# [Selected text]
+ + +
In the Washington region, there have been about 15 federal cases this decade.
Ronald Weitzer, a criminologist at George Washington University and an expert on sex trafficking, said that trafficking is a hidden crime whose victims often fear coming forward. He said that might account for some of the disparity in the numbers, but only a small amount.
“The discrepancy between the alleged number of victims per year and the number of cases they’ve been able to make is so huge that it’s got to raise major questions,” Weitzer said. “It suggests that this problem is being blown way out of proportion.”
Government officials define trafficking as holding someone in a workplace through force, fraud or coercion. Trafficking generally takes two forms: sex or labor. The victims in most prosecutions in the Washington area have been people forced into prostitution. The Department of Health and Human Services “certifies” trafficking victims in the United States after verifying that they were subjected to forced sex or labor. Only non-U.S. citizens brought into this country by traffickers are eligible to be certified, entitling them to receive U.S. government benefits.
Administration officials acknowledge that they have found fewer victims than anticipated. Brent Orrell, an HHS deputy assistant secretary, said that certifications are increasing and that the agency is working hard to “help identify many more victims.” He also said: “We still have a long way to go.”
But Tony Fratto, deputy White House press secretary, said that the issue is “not about the numbers. It’s really about the crime and how horrific it is.” Fratto also said the domestic response to trafficking “cannot be ripped out of the context” of the U.S. government’s effort to fight it abroad. “We have an obligation to set an example for the rest of the world, so if we have this global initiative to stop human trafficking and slavery, how can we tolerate even a minimal number within our own borders?”
He said that the president’s passion about fighting trafficking is motivated in part by his Christian faith and his outrage at the crime. “It’s a practice that he obviously finds disgusting, as most rational people would, and he wants America to be the leader in ending it,” Fratto said. “He sees it as a moral obligation.”
Although there have been several estimates over the years, the number that helped fuel the congressional response — 50,000 victims a year — was an unscientific estimate by a CIA analyst who relied mainly on clippings from foreign newspapers, according to government sources who requested anonymity because they were not authorized to discuss the agency’s methods. Former attorney general Alberto R. Gonzales told Congress last year that a much lower estimate in 2004 — 14,500 to 17,500 a year — might also have been overstated.
Yet the government spent $28.5 million in 2006 to fight human trafficking in the United States, a 13 percent increase over the previous year. The effort has attracted strong bipartisan support.
Steven Wagner, who helped HHS distribute millions of dollars in grants to community groups to find and assist victims, said “Those funds were wasted.”
“Many of the organizations that received grants didn’t really have to do anything,” said Wagner, former head of HHS’s anti-trafficking program. “They were available to help victims. There weren’t any victims.”
Still, the raw emotion of the issue internationally and domestically has spawned dozens of activist organizations that fight trafficking. They include the Polaris Project, which was founded in 2002 by two college students, and the Washington-based Break the Chain Campaign, which started in the mid-1990s focusing on exploited migrant workers before concentrating on trafficking after 2000.
+ + +
# [Data excerpts]
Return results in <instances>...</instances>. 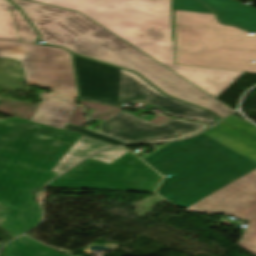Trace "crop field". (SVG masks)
I'll return each instance as SVG.
<instances>
[{
  "mask_svg": "<svg viewBox=\"0 0 256 256\" xmlns=\"http://www.w3.org/2000/svg\"><path fill=\"white\" fill-rule=\"evenodd\" d=\"M41 34L45 44L138 72L166 95L207 108L219 117L230 114L223 103L193 86L83 14L24 0H11ZM39 40V41H40Z\"/></svg>",
  "mask_w": 256,
  "mask_h": 256,
  "instance_id": "8a807250",
  "label": "crop field"
},
{
  "mask_svg": "<svg viewBox=\"0 0 256 256\" xmlns=\"http://www.w3.org/2000/svg\"><path fill=\"white\" fill-rule=\"evenodd\" d=\"M169 143L148 162L163 180L158 194L187 208L256 169V141L230 126Z\"/></svg>",
  "mask_w": 256,
  "mask_h": 256,
  "instance_id": "ac0d7876",
  "label": "crop field"
},
{
  "mask_svg": "<svg viewBox=\"0 0 256 256\" xmlns=\"http://www.w3.org/2000/svg\"><path fill=\"white\" fill-rule=\"evenodd\" d=\"M87 17L217 98L243 73L175 65L171 0H30Z\"/></svg>",
  "mask_w": 256,
  "mask_h": 256,
  "instance_id": "34b2d1b8",
  "label": "crop field"
},
{
  "mask_svg": "<svg viewBox=\"0 0 256 256\" xmlns=\"http://www.w3.org/2000/svg\"><path fill=\"white\" fill-rule=\"evenodd\" d=\"M82 137L18 118L0 120V184L35 189Z\"/></svg>",
  "mask_w": 256,
  "mask_h": 256,
  "instance_id": "412701ff",
  "label": "crop field"
},
{
  "mask_svg": "<svg viewBox=\"0 0 256 256\" xmlns=\"http://www.w3.org/2000/svg\"><path fill=\"white\" fill-rule=\"evenodd\" d=\"M176 64L256 73V36L213 14L174 10Z\"/></svg>",
  "mask_w": 256,
  "mask_h": 256,
  "instance_id": "f4fd0767",
  "label": "crop field"
},
{
  "mask_svg": "<svg viewBox=\"0 0 256 256\" xmlns=\"http://www.w3.org/2000/svg\"><path fill=\"white\" fill-rule=\"evenodd\" d=\"M0 57L20 61L28 84L52 90V94L38 92L42 102L31 121L64 129L78 106L70 53L59 47L0 41Z\"/></svg>",
  "mask_w": 256,
  "mask_h": 256,
  "instance_id": "dd49c442",
  "label": "crop field"
},
{
  "mask_svg": "<svg viewBox=\"0 0 256 256\" xmlns=\"http://www.w3.org/2000/svg\"><path fill=\"white\" fill-rule=\"evenodd\" d=\"M74 56L80 99L123 108L137 102L156 107L166 115L214 123L215 116L203 109L164 96L139 75L104 63Z\"/></svg>",
  "mask_w": 256,
  "mask_h": 256,
  "instance_id": "e52e79f7",
  "label": "crop field"
},
{
  "mask_svg": "<svg viewBox=\"0 0 256 256\" xmlns=\"http://www.w3.org/2000/svg\"><path fill=\"white\" fill-rule=\"evenodd\" d=\"M160 180V175L128 151L110 165L92 167L84 181L56 179L47 186L154 192Z\"/></svg>",
  "mask_w": 256,
  "mask_h": 256,
  "instance_id": "d8731c3e",
  "label": "crop field"
},
{
  "mask_svg": "<svg viewBox=\"0 0 256 256\" xmlns=\"http://www.w3.org/2000/svg\"><path fill=\"white\" fill-rule=\"evenodd\" d=\"M184 211L250 219L238 246L256 255V170Z\"/></svg>",
  "mask_w": 256,
  "mask_h": 256,
  "instance_id": "5a996713",
  "label": "crop field"
},
{
  "mask_svg": "<svg viewBox=\"0 0 256 256\" xmlns=\"http://www.w3.org/2000/svg\"><path fill=\"white\" fill-rule=\"evenodd\" d=\"M208 127L210 126L177 119L157 126L122 110L98 125L96 132L134 144L180 139Z\"/></svg>",
  "mask_w": 256,
  "mask_h": 256,
  "instance_id": "3316defc",
  "label": "crop field"
},
{
  "mask_svg": "<svg viewBox=\"0 0 256 256\" xmlns=\"http://www.w3.org/2000/svg\"><path fill=\"white\" fill-rule=\"evenodd\" d=\"M2 203L12 209L2 228L8 231L13 239L34 228L41 220V210L32 200L28 188L14 186L5 193Z\"/></svg>",
  "mask_w": 256,
  "mask_h": 256,
  "instance_id": "28ad6ade",
  "label": "crop field"
},
{
  "mask_svg": "<svg viewBox=\"0 0 256 256\" xmlns=\"http://www.w3.org/2000/svg\"><path fill=\"white\" fill-rule=\"evenodd\" d=\"M218 16L221 22L256 31V9L232 0H201Z\"/></svg>",
  "mask_w": 256,
  "mask_h": 256,
  "instance_id": "d1516ede",
  "label": "crop field"
},
{
  "mask_svg": "<svg viewBox=\"0 0 256 256\" xmlns=\"http://www.w3.org/2000/svg\"><path fill=\"white\" fill-rule=\"evenodd\" d=\"M113 147L112 145L104 142L82 137L78 143L69 151V153L62 159V161L53 170L57 173H61L70 166L74 165L81 159L105 148Z\"/></svg>",
  "mask_w": 256,
  "mask_h": 256,
  "instance_id": "22f410ed",
  "label": "crop field"
},
{
  "mask_svg": "<svg viewBox=\"0 0 256 256\" xmlns=\"http://www.w3.org/2000/svg\"><path fill=\"white\" fill-rule=\"evenodd\" d=\"M5 249L7 256H62L25 236L8 244Z\"/></svg>",
  "mask_w": 256,
  "mask_h": 256,
  "instance_id": "cbeb9de0",
  "label": "crop field"
},
{
  "mask_svg": "<svg viewBox=\"0 0 256 256\" xmlns=\"http://www.w3.org/2000/svg\"><path fill=\"white\" fill-rule=\"evenodd\" d=\"M15 7L7 0H0V40L19 41L9 10Z\"/></svg>",
  "mask_w": 256,
  "mask_h": 256,
  "instance_id": "5142ce71",
  "label": "crop field"
},
{
  "mask_svg": "<svg viewBox=\"0 0 256 256\" xmlns=\"http://www.w3.org/2000/svg\"><path fill=\"white\" fill-rule=\"evenodd\" d=\"M10 12L19 40L36 44L38 35L22 13L18 9Z\"/></svg>",
  "mask_w": 256,
  "mask_h": 256,
  "instance_id": "d9b57169",
  "label": "crop field"
},
{
  "mask_svg": "<svg viewBox=\"0 0 256 256\" xmlns=\"http://www.w3.org/2000/svg\"><path fill=\"white\" fill-rule=\"evenodd\" d=\"M101 164H104V163L88 159L85 162L78 165L77 167L70 170L69 172L65 173L61 177H59V179L83 180L85 174L89 171V169L92 166L101 165Z\"/></svg>",
  "mask_w": 256,
  "mask_h": 256,
  "instance_id": "733c2abd",
  "label": "crop field"
},
{
  "mask_svg": "<svg viewBox=\"0 0 256 256\" xmlns=\"http://www.w3.org/2000/svg\"><path fill=\"white\" fill-rule=\"evenodd\" d=\"M223 122L231 125L232 127L250 135L251 137L256 139V127L250 124L249 122L235 116V115H230L227 117Z\"/></svg>",
  "mask_w": 256,
  "mask_h": 256,
  "instance_id": "4a817a6b",
  "label": "crop field"
},
{
  "mask_svg": "<svg viewBox=\"0 0 256 256\" xmlns=\"http://www.w3.org/2000/svg\"><path fill=\"white\" fill-rule=\"evenodd\" d=\"M65 130H69V131H72V132H75V133L86 135V136H89V137H92V138H95V139H98V140H101V141H105V142H108V143H111V144H115V145H126V143H124L122 141L100 135L98 133L83 129L81 127H78V126H75V125H72V124H69V123L67 124Z\"/></svg>",
  "mask_w": 256,
  "mask_h": 256,
  "instance_id": "bc2a9ffb",
  "label": "crop field"
},
{
  "mask_svg": "<svg viewBox=\"0 0 256 256\" xmlns=\"http://www.w3.org/2000/svg\"><path fill=\"white\" fill-rule=\"evenodd\" d=\"M174 9L212 13L198 0H174Z\"/></svg>",
  "mask_w": 256,
  "mask_h": 256,
  "instance_id": "214f88e0",
  "label": "crop field"
},
{
  "mask_svg": "<svg viewBox=\"0 0 256 256\" xmlns=\"http://www.w3.org/2000/svg\"><path fill=\"white\" fill-rule=\"evenodd\" d=\"M127 150L116 148V149H110L106 150L104 152L98 153L91 157L90 159H94L97 161H101L104 163L110 164L114 160H116L118 157H120L122 154H124Z\"/></svg>",
  "mask_w": 256,
  "mask_h": 256,
  "instance_id": "92a150f3",
  "label": "crop field"
},
{
  "mask_svg": "<svg viewBox=\"0 0 256 256\" xmlns=\"http://www.w3.org/2000/svg\"><path fill=\"white\" fill-rule=\"evenodd\" d=\"M12 186L0 185V202L2 201L4 193L9 190Z\"/></svg>",
  "mask_w": 256,
  "mask_h": 256,
  "instance_id": "dafd665d",
  "label": "crop field"
},
{
  "mask_svg": "<svg viewBox=\"0 0 256 256\" xmlns=\"http://www.w3.org/2000/svg\"><path fill=\"white\" fill-rule=\"evenodd\" d=\"M153 158H155V157H153V156L150 155L149 157H147V158H145V159H143V160L147 162V161H149V160H151V159H153Z\"/></svg>",
  "mask_w": 256,
  "mask_h": 256,
  "instance_id": "00972430",
  "label": "crop field"
},
{
  "mask_svg": "<svg viewBox=\"0 0 256 256\" xmlns=\"http://www.w3.org/2000/svg\"><path fill=\"white\" fill-rule=\"evenodd\" d=\"M220 128H222V127L216 125L215 127L211 128V129H209V130L220 129ZM209 130H207V131H209Z\"/></svg>",
  "mask_w": 256,
  "mask_h": 256,
  "instance_id": "a9b5d70f",
  "label": "crop field"
}]
</instances>
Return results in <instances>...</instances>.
+ + +
# [What you should do]
Extend the article on U.S. human trafficking numbers, picking up directly after its final paragraph about the activist organizations.

# [Exercise response]
Activist groups and administration officials strongly defend their efforts, saying that trafficking is a terrible crime and that even one case is too many. They said that cultural obstacles and other impediments prevent victims from coming forward.
Mark P. Lagon, director of the State Department’s Office to Monitor and Combat Trafficking in Persons, said that such problems make the numbers “naturally murky. . . . There are vigorous U.S. government efforts to find and help victims in the United States, not because there is some magic number that we have a gut instinct is out there. Any estimate we’re citing, we’ve always said, is an estimate.”
But Lagon said he is convinced that “thousands upon thousands of people are subject to gross exploitation” in the United States.
Few question that trafficking is a serious problem in many countries, and the U.S. government has spent more than half a billion dollars fighting it around the world since 2000.
Last year, anti-trafficking projects overseas included $3.4 million to help El Salvador fight child labor and $175,000 for community development training for women in remote Mekong Delta villages in Vietnam, according to the State Department. Human trafficking, in the United States and abroad, is under attack by 10 federal agencies that report to a Cabinet-level task force chaired by Secretary of State Condoleezza Rice.
In the United States, activists say that trafficking has received far more attention than crimes such as domestic violence, of which there are hundreds of thousands of documented victims every year.
The quest to find and help victims of trafficking has become so urgent that the Bush administration hired a public relations firm, a highly unusual approach to fighting crime. Ketchum, a New York-based public relations firm, has received $9.5 million and has been awarded $2.5 million more.
“We’re giving money to Ketchum so they can train people who can train people who can train people to serve victims,” said one Washington area provider of services for trafficking victims, who receives government funding and spoke on condition of anonymity. “Trafficking victims are hidden. They’re not really going to be affected by a big, splashy PR campaign. They’re not watching Lifetime television.”
Yet the anti-trafficking crusade goes on, partly because of the issue’s uniquely nonpartisan appeal. In the past four years, more than half of all states have passed anti-trafficking laws, although local prosecutions have been rare.
“There’s huge political momentum, because this is a no-brainer issue,” said Derek Ellerman, co-founder of the Polaris Project. “No one is going to stand up and oppose fighting modern-day slavery.”
A Matter of Faith
Throughout the 1990s, evangelicals and other Christians grew increasingly concerned about international human rights, fueled by religious persecution in Sudan and other countries. They were also rediscovering a tradition of social reform dating to when Christians fought the slave trade of an earlier era.
Human trafficking has always been a problem in some cultures but increased in the early 1990s, experts say.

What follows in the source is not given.